§ MATERIAL SUPPLIED:
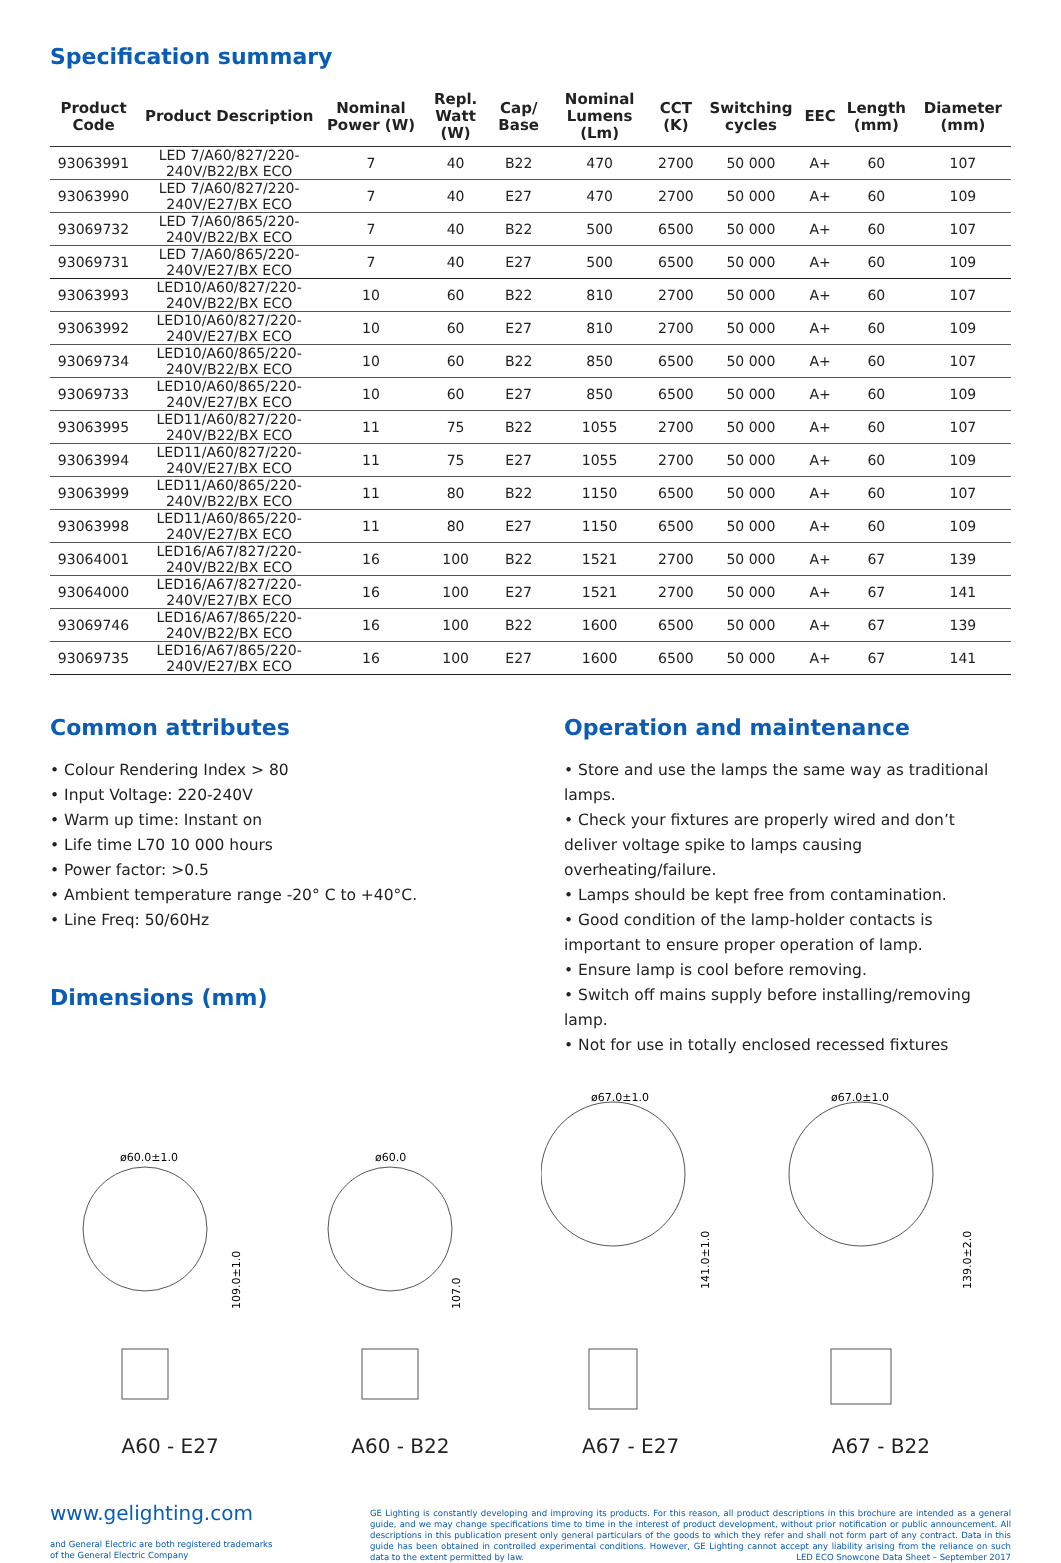Specification summary
| Product Code | Product Description | Nominal Power (W) | Repl. Watt (W) | Cap/ Base | Nominal Lumens (Lm) | CCT (K) | Switching cycles | EEC | Length (mm) | Diameter (mm) |
| --- | --- | --- | --- | --- | --- | --- | --- | --- | --- | --- |
| 93063991 | LED 7/A60/827/220-240V/B22/BX ECO | 7 | 40 | B22 | 470 | 2700 | 50 000 | A+ | 60 | 107 |
| 93063990 | LED 7/A60/827/220-240V/E27/BX ECO | 7 | 40 | E27 | 470 | 2700 | 50 000 | A+ | 60 | 109 |
| 93069732 | LED 7/A60/865/220-240V/B22/BX ECO | 7 | 40 | B22 | 500 | 6500 | 50 000 | A+ | 60 | 107 |
| 93069731 | LED 7/A60/865/220-240V/E27/BX ECO | 7 | 40 | E27 | 500 | 6500 | 50 000 | A+ | 60 | 109 |
| 93063993 | LED10/A60/827/220-240V/B22/BX ECO | 10 | 60 | B22 | 810 | 2700 | 50 000 | A+ | 60 | 107 |
| 93063992 | LED10/A60/827/220-240V/E27/BX ECO | 10 | 60 | E27 | 810 | 2700 | 50 000 | A+ | 60 | 109 |
| 93069734 | LED10/A60/865/220-240V/B22/BX ECO | 10 | 60 | B22 | 850 | 6500 | 50 000 | A+ | 60 | 107 |
| 93069733 | LED10/A60/865/220-240V/E27/BX ECO | 10 | 60 | E27 | 850 | 6500 | 50 000 | A+ | 60 | 109 |
| 93063995 | LED11/A60/827/220-240V/B22/BX ECO | 11 | 75 | B22 | 1055 | 2700 | 50 000 | A+ | 60 | 107 |
| 93063994 | LED11/A60/827/220-240V/E27/BX ECO | 11 | 75 | E27 | 1055 | 2700 | 50 000 | A+ | 60 | 109 |
| 93063999 | LED11/A60/865/220-240V/B22/BX ECO | 11 | 80 | B22 | 1150 | 6500 | 50 000 | A+ | 60 | 107 |
| 93063998 | LED11/A60/865/220-240V/E27/BX ECO | 11 | 80 | E27 | 1150 | 6500 | 50 000 | A+ | 60 | 109 |
| 93064001 | LED16/A67/827/220-240V/B22/BX ECO | 16 | 100 | B22 | 1521 | 2700 | 50 000 | A+ | 67 | 139 |
| 93064000 | LED16/A67/827/220-240V/E27/BX ECO | 16 | 100 | E27 | 1521 | 2700 | 50 000 | A+ | 67 | 141 |
| 93069746 | LED16/A67/865/220-240V/B22/BX ECO | 16 | 100 | B22 | 1600 | 6500 | 50 000 | A+ | 67 | 139 |
| 93069735 | LED16/A67/865/220-240V/E27/BX ECO | 16 | 100 | E27 | 1600 | 6500 | 50 000 | A+ | 67 | 141 |
Common attributes
• Colour Rendering Index > 80
• Input Voltage: 220-240V
• Warm up time: Instant on
• Life time L70 10 000 hours
• Power factor: >0.5
• Ambient temperature range -20° C to +40°C.
• Line Freq: 50/60Hz
Dimensions (mm)
Operation and maintenance
• Store and use the lamps the same way as traditional lamps.
• Check your fixtures are properly wired and don’t deliver voltage spike to lamps causing overheating/failure.
• Lamps should be kept free from contamination.
• Good condition of the lamp-holder contacts is important to ensure proper operation of lamp.
• Ensure lamp is cool before removing.
• Switch off mains supply before installing/removing lamp.
• Not for use in totally enclosed recessed fixtures
ø60.0±1.0
109.0±1.0
A60 - E27
ø60.0
107.0
A60 - B22
ø67.0±1.0
141.0±1.0
A67 - E27
ø67.0±1.0
139.0±2.0
A67 - B22
www.gelighting.com
and General Electric are both registered trademarks
of the General Electric Company
GE Lighting is constantly developing and improving its products. For this reason, all product descriptions in this brochure are intended as a general guide, and we may change specifications time to time in the interest of product development, without prior notification or public announcement. All descriptions in this publication present only general particulars of the goods to which they refer and shall not form part of any contract. Data in this guide has been obtained in controlled experimental conditions. However, GE Lighting cannot accept any liability arising from the reliance on such data to the extent permitted by law. LED ECO Snowcone Data Sheet – September 2017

§ EXERCISE: Could you retype every record exactly, leaving the pictures out?

§ ANSWER TO THIS EXERCISE:
Specification summary
| Product Code | Product Description | Nominal Power (W) | Repl. Watt (W) | Cap/ Base | Nominal Lumens (Lm) | CCT (K) | Switching cycles | EEC | Length (mm) | Diameter (mm) |
| --- | --- | --- | --- | --- | --- | --- | --- | --- | --- | --- |
| 93063991 | LED 7/A60/827/220-240V/B22/BX ECO | 7 | 40 | B22 | 470 | 2700 | 50 000 | A+ | 60 | 107 |
| 93063990 | LED 7/A60/827/220-240V/E27/BX ECO | 7 | 40 | E27 | 470 | 2700 | 50 000 | A+ | 60 | 109 |
| 93069732 | LED 7/A60/865/220-240V/B22/BX ECO | 7 | 40 | B22 | 500 | 6500 | 50 000 | A+ | 60 | 107 |
| 93069731 | LED 7/A60/865/220-240V/E27/BX ECO | 7 | 40 | E27 | 500 | 6500 | 50 000 | A+ | 60 | 109 |
| 93063993 | LED10/A60/827/220-240V/B22/BX ECO | 10 | 60 | B22 | 810 | 2700 | 50 000 | A+ | 60 | 107 |
| 93063992 | LED10/A60/827/220-240V/E27/BX ECO | 10 | 60 | E27 | 810 | 2700 | 50 000 | A+ | 60 | 109 |
| 93069734 | LED10/A60/865/220-240V/B22/BX ECO | 10 | 60 | B22 | 850 | 6500 | 50 000 | A+ | 60 | 107 |
| 93069733 | LED10/A60/865/220-240V/E27/BX ECO | 10 | 60 | E27 | 850 | 6500 | 50 000 | A+ | 60 | 109 |
| 93063995 | LED11/A60/827/220-240V/B22/BX ECO | 11 | 75 | B22 | 1055 | 2700 | 50 000 | A+ | 60 | 107 |
| 93063994 | LED11/A60/827/220-240V/E27/BX ECO | 11 | 75 | E27 | 1055 | 2700 | 50 000 | A+ | 60 | 109 |
| 93063999 | LED11/A60/865/220-240V/B22/BX ECO | 11 | 80 | B22 | 1150 | 6500 | 50 000 | A+ | 60 | 107 |
| 93063998 | LED11/A60/865/220-240V/E27/BX ECO | 11 | 80 | E27 | 1150 | 6500 | 50 000 | A+ | 60 | 109 |
| 93064001 | LED16/A67/827/220-240V/B22/BX ECO | 16 | 100 | B22 | 1521 | 2700 | 50 000 | A+ | 67 | 139 |
| 93064000 | LED16/A67/827/220-240V/E27/BX ECO | 16 | 100 | E27 | 1521 | 2700 | 50 000 | A+ | 67 | 141 |
| 93069746 | LED16/A67/865/220-240V/B22/BX ECO | 16 | 100 | B22 | 1600 | 6500 | 50 000 | A+ | 67 | 139 |
| 93069735 | LED16/A67/865/220-240V/E27/BX ECO | 16 | 100 | E27 | 1600 | 6500 | 50 000 | A+ | 67 | 141 |
Common attributes
• Colour Rendering Index > 80
• Input Voltage: 220-240V
• Warm up time: Instant on
• Life time L70 10 000 hours
• Power factor: >0.5
• Ambient temperature range -20° C to +40°C.
• Line Freq: 50/60Hz
Dimensions (mm)
Operation and maintenance
• Store and use the lamps the same way as traditional lamps.
• Check your fixtures are properly wired and don’t deliver voltage spike to lamps causing overheating/failure.
• Lamps should be kept free from contamination.
• Good condition of the lamp-holder contacts is important to ensure proper operation of lamp.
• Ensure lamp is cool before removing.
• Switch off mains supply before installing/removing lamp.
• Not for use in totally enclosed recessed fixtures
ø60.0±1.0
109.0±1.0
A60 - E27
ø60.0
107.0
A60 - B22
ø67.0±1.0
141.0±1.0
A67 - E27
ø67.0±1.0
139.0±2.0
A67 - B22
www.gelighting.com
and General Electric are both registered trademarks
of the General Electric Company
GE Lighting is constantly developing and improving its products. For this reason, all product descriptions in this brochure are intended as a general guide, and we may change specifications time to time in the interest of product development, without prior notification or public announcement. All descriptions in this publication present only general particulars of the goods to which they refer and shall not form part of any contract. Data in this guide has been obtained in controlled experimental conditions. However, GE Lighting cannot accept any liability arising from the reliance on such data to the extent permitted by law. LED ECO Snowcone Data Sheet – September 2017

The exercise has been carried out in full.